仙崎市場レポート1番セリ、平成25年10月10日とガンガゼについての考察


台風一過、漁場は目立った被害がなく明けて1番のセリ会場。ただし網船がほぼ休漁、は沖合の吹き返しが残るため。ところで10月10日は『マグロの日』だそうですが、本稿とはまったく関係なくてすいません。

ご覧の小商いの中、一本釣りのケンサキイカが多数を占めました。通、川尻、野波瀬、立石の4支店ですね。1隻辺りの出荷箱数が10箱~30箱と多いので、かなり遠出したんじゃないでしょうか。
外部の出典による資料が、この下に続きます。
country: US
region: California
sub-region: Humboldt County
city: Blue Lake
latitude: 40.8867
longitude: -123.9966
仙崎ぶとイカ宣言が発令されてからというもの、箱数がまとまっていましたので浜値は最高5,000円/箱だったものが、この日は13,000円/箱がついていました。数が少ないのもあるんですが、その箱のイカは「ぶち」太い!鮮魚コーナーではちょっと見たことないくらい。割り算すると浜値1杯1,300円のケンサキイカですもんね~。
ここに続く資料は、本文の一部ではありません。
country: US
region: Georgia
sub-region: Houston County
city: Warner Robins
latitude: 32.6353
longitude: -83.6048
こちらは磯建網のアカバナですが、大きくなったでしょ。船によって絞め方が違い、氷血締めだけのものや、

このようにアギ折りしてから血抜きしているものもあります。浜値はどちらが高いでしょう?


アカミズの姿がありました。こちらも磯建、この天候でよく揚がったものですね。10月1日より山口県下全域でアカミズは30cm未満捕獲禁止になってます。遊漁のみなさまもご注意くださいませ。
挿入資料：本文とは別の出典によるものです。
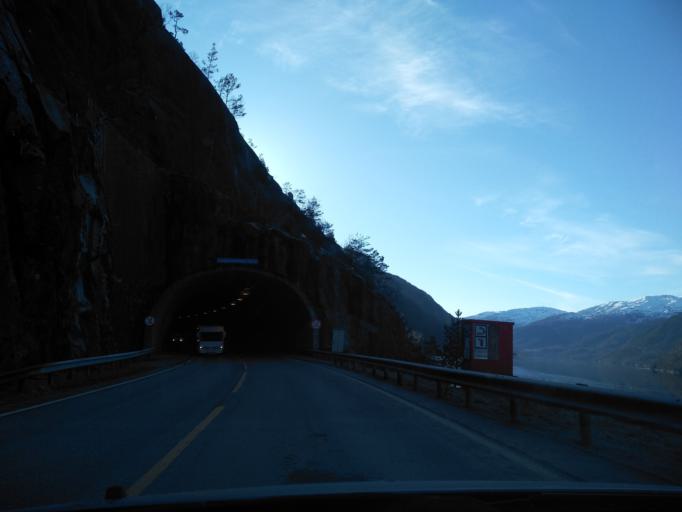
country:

ところで、このウニわかりますか。クロウニみたいだけど棘が長くて毒があるから刺されると痛い!ある地方では藻場を食い荒らす食害を指摘し、駆除に努めているという本種の正体はガンガゼ、長門沿岸域にも生息してます。実は今年の夏、管内の一部海域で藻場が枯れました。業界用語では『磯焼け』という現象ですけど、ほとんどの漁業者がこんなにひどいのは滅多にないという状態です。異常な高水温からじゃないかと話す者やウニなどの食害が示唆されてます。

ならばガゼを食べちゃおう!市場で長門のウニ屋さんを見つけて、ガンガゼは食べられるのかという話しを聞いてみました。販売部長も加わって立ち会議。これまで取り上げたことなかったんですけど、山口県は全国6番目のウニ漁獲産地だよ。仙崎市場は高級アカウニ、クロウニの取引があるんですよね。今度まとめてみたいと考えてますが、ガンガゼも板ウニとしてセリにでてると聞いてびっくり。「加熱用」と札がつき生食には向かないみたいですが、野波瀬や仙崎支店が板に立てるという話でした。安価のためほとんど流通してなく、地元では味噌仕立てで汁物にするそうです。ガゼのほかでは似たような形の「イナギ」というウニも野波瀬では採っているのだそうで、興味深い課題を頂きました。

ちなみに浜値ですけどおおよそこのような比率、

ガゼでアカウニのおよそ1/3、イナギになればクロウニとほぼ同等取引。ですが、数年前まで年間500kg水揚げしてたイナギは、近年採捕されていません。棘が危険なガゼは手間の割に価格が見合わないためか、これも徐々に取扱量が落ちてます。

カジメやホンダワラなど海藻は魚たちのゆりかごであり、サザエ、アワビを育てる海の牧草地帯。確証されてませんけど、ガゼなどを駆除することにより豊かな海を育てることができるなら、これから取り組んでゆきたいですね。